Structured page parsing data
┄┄┄┄┄┄┄┄┄┄┄┄┄┄┄┄┄┄┄┄

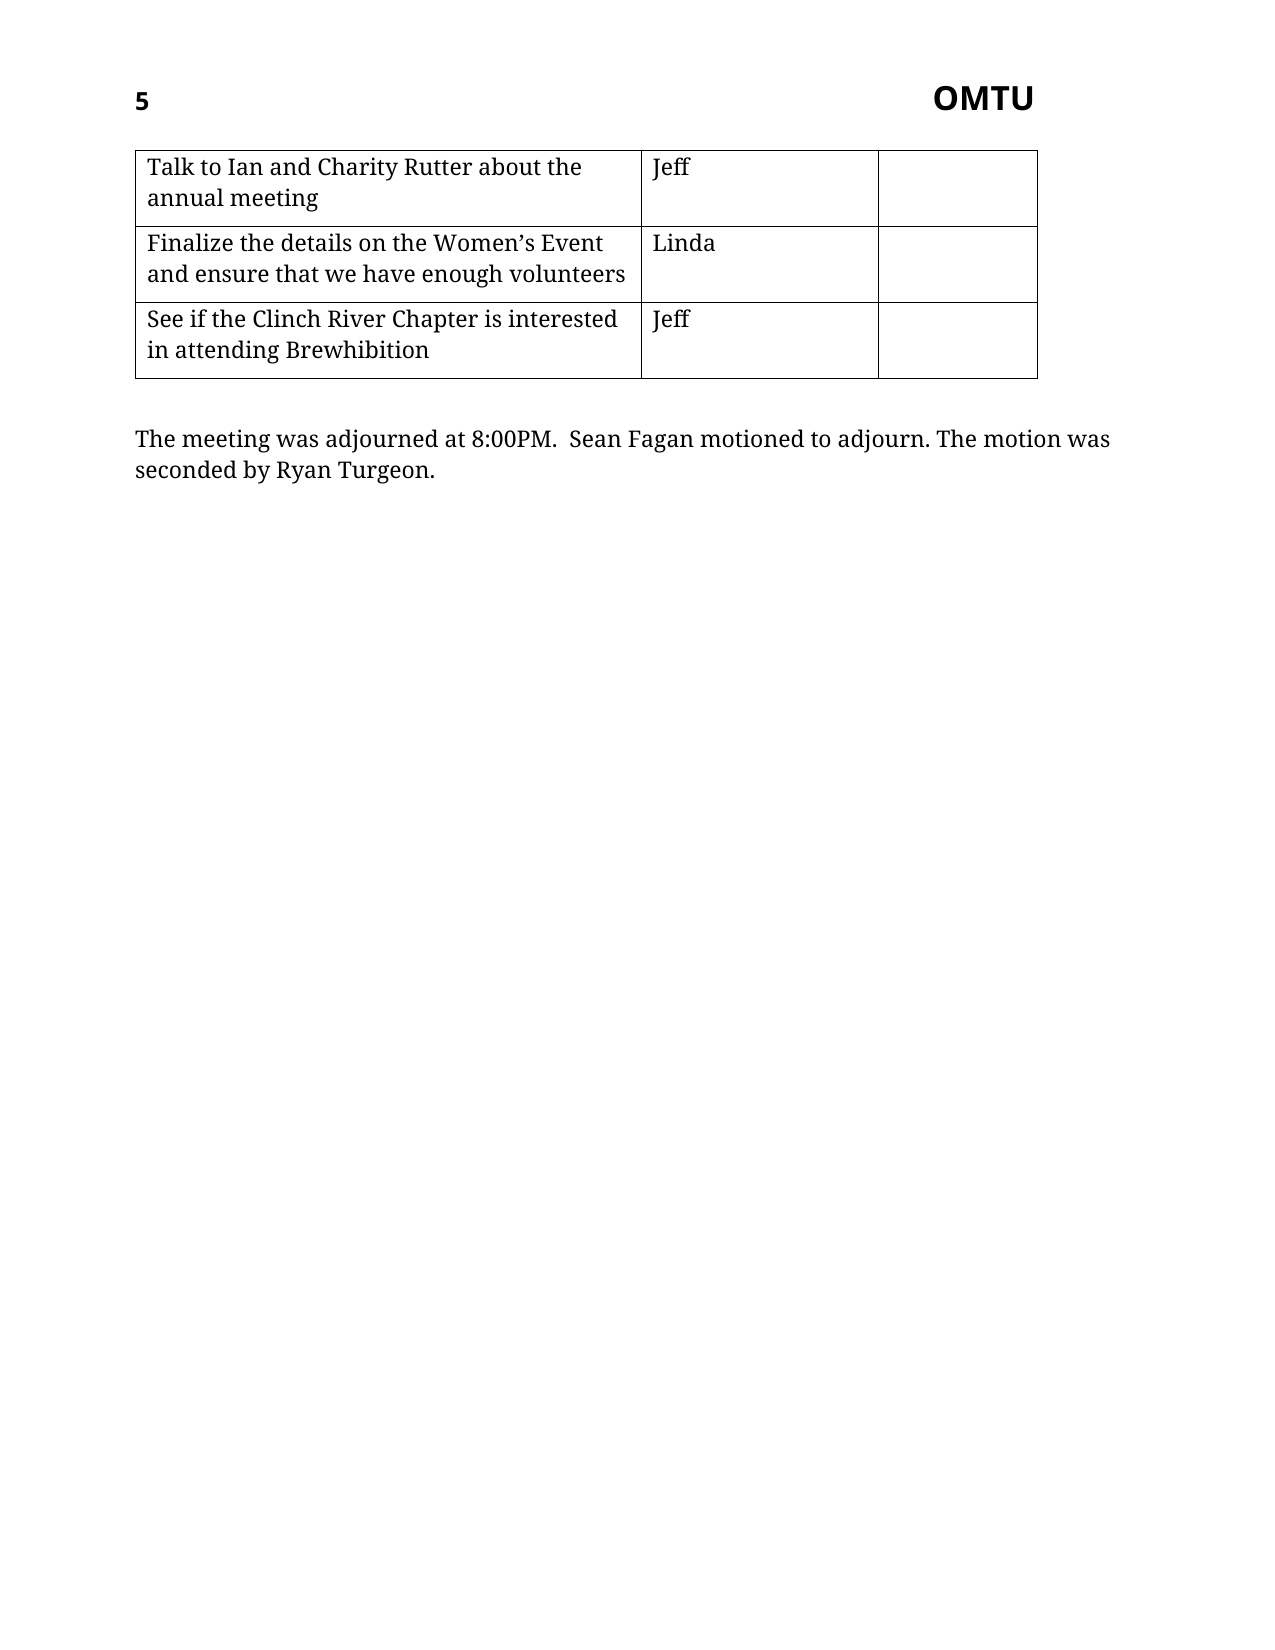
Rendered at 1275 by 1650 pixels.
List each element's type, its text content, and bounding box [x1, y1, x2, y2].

table_cell [879, 151, 1037, 226]
table_cell [879, 303, 1037, 378]
table_cell Talk to Ian and Charity Rutter about the annual meeting [136, 151, 641, 226]
text The meeting was adjourned at 8:00PM. Sean Fagan motioned to adjourn. The motion was seconded by Ryan Turgeon. [135, 423, 1140, 485]
table_cell Linda [642, 227, 878, 302]
table_cell Jeff [642, 303, 878, 378]
table_cell [879, 227, 1037, 302]
table_cell Finalize the details on the Women’s Event and ensure that we have enough volunteers [136, 227, 641, 302]
table_cell Jeff [642, 151, 878, 226]
table_cell See if the Clinch River Chapter is interested in attending Brewhibition [136, 303, 641, 378]
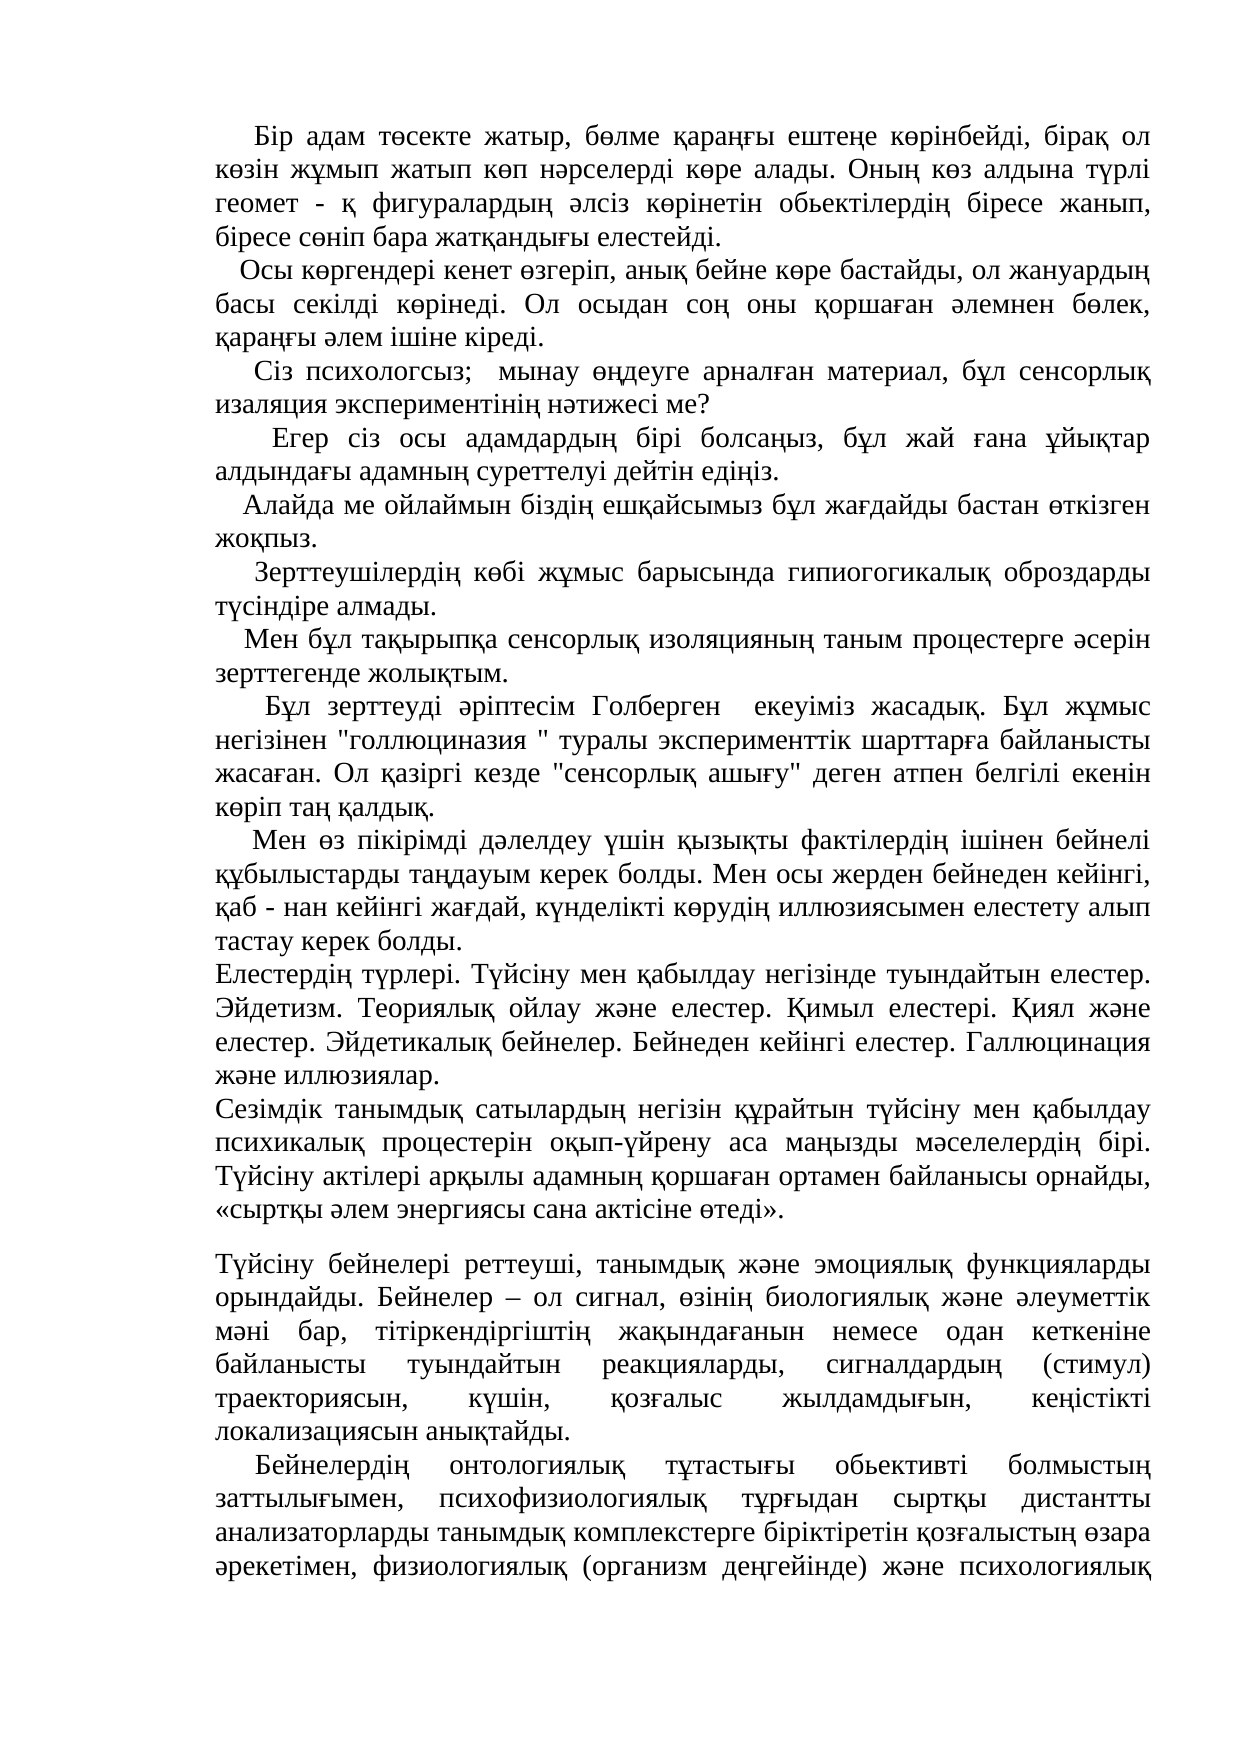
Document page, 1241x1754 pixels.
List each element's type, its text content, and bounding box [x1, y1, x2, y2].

text Түйсіну бейнелері реттеуші, танымдық және эмоциялық функцияларды орындайды. Бейнелер – ол сигнал, өзінің биологиялық және әлеуметтік мәні бар, тітіркендіргіштің жақындағанын немесе одан кеткеніне байланысты туындайтын реакцияларды, сигналдардың (стимул) траекториясын, күшін, қозғалыс жылдамдығын, кеңістікті локализациясын анықтайды. [215, 1246, 1152, 1447]
text Сезімдік танымдық сатылардың негізін құрайтын түйсіну мен қабылдау психикалық процестерін оқып-үйрену аса маңызды мәселелердің бірі. Түйсіну актілері арқылы адамның қоршаған ортамен байланысы орнайды, «сыртқы әлем энергиясы сана актісіне өтеді». [215, 1091, 1152, 1225]
text Осы көргендері кенет өзгеріп, анық бейне көре бастайды, ол жануардың басы секілді көрінеді. Ол осыдан соң оны қоршаған әлемнен бөлек, қараңғы әлем ішіне кіреді. [215, 252, 1152, 353]
text Зерттеушілердің көбі жұмыс барысында гипиогогикалық оброздарды түсіндіре алмады. [215, 554, 1152, 621]
text Бұл зерттеуді әріптесім Голберген екеуіміз жасадық. Бұл жұмыс негізінен "голлюциназия " туралы эксперименттік шарттарға байланысты жасаған. Ол қазіргі кезде "сенсорлық ашығу" деген атпен белгілі екенін көріп таң қалдық. [215, 688, 1152, 822]
text Сіз психологсыз; мынау өңдеуге арналған материал, бұл сенсорлық изаляция экспериментінің нәтижесі ме? [215, 353, 1152, 420]
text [215, 1447, 1152, 1581]
text Егер сіз осы адамдардың бірі болсаңыз, бұл жай ғана ұйықтар алдындағы адамның суреттелуі дейтін едіңіз. [215, 420, 1152, 487]
text Мен бұл тақырыпқа сенсорлық изоляцияның таным процестерге әсерін зерттегенде жолықтым. [215, 621, 1152, 688]
text Бір адам төсекте жатыр, бөлме қараңғы ештеңе көрінбейді, бірақ ол көзін жұмып жатып көп нәрселерді көре алады. Оның көз алдына түрлі геомет - қ фигуралардың әлсіз көрінетін обьектілердің біресе жанып, біресе сөніп бара жатқандығы елестейді. [215, 118, 1152, 252]
text Алайда ме ойлаймын біздің ешқайсымыз бұл жағдайды бастан өткізген жоқпыз. [215, 487, 1152, 554]
text Елестердің түрлері. Түйсіну мен қабылдау негізінде туындайтын елестер. Эйдетизм. Теориялық ойлау және елестер. Қимыл елестері. Қиял және елестер. Эйдетикалық бейнелер. Бейнеден кейінгі елестер. Галлюцинация және иллюзиялар. [215, 957, 1152, 1091]
text Мен өз пікірімді дәлелдеу үшін қызықты фактілердің ішінен бейнелі құбылыстарды таңдауым керек болды. Мен осы жерден бейнеден кейінгі, қаб - нан кейінгі жағдай, күнделікті көрудің иллюзиясымен елестету алып тастау керек болды. [215, 822, 1152, 957]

┄┄┄┄┄┄┄┄┄┄┄┄┄┄┄┄┄┄┄┄

* **What you will do**
Look through the data and show every line containing "сенсорлық".

* **Solution to this problem**
text Бұл зерттеуді әріптесім Голберген екеуіміз жасадық. Бұл жұмыс негізінен "голлюциназия " туралы эксперименттік шарттарға байланысты жасаған. Ол қазіргі кезде "сенсорлық ашығу" деген атпен белгілі екенін көріп таң қалдық. [215, 688, 1152, 822]
text Сіз психологсыз; мынау өңдеуге арналған материал, бұл сенсорлық изаляция экспериментінің нәтижесі ме? [215, 353, 1152, 420]
text Мен бұл тақырыпқа сенсорлық изоляцияның таным процестерге әсерін зерттегенде жолықтым. [215, 621, 1152, 688]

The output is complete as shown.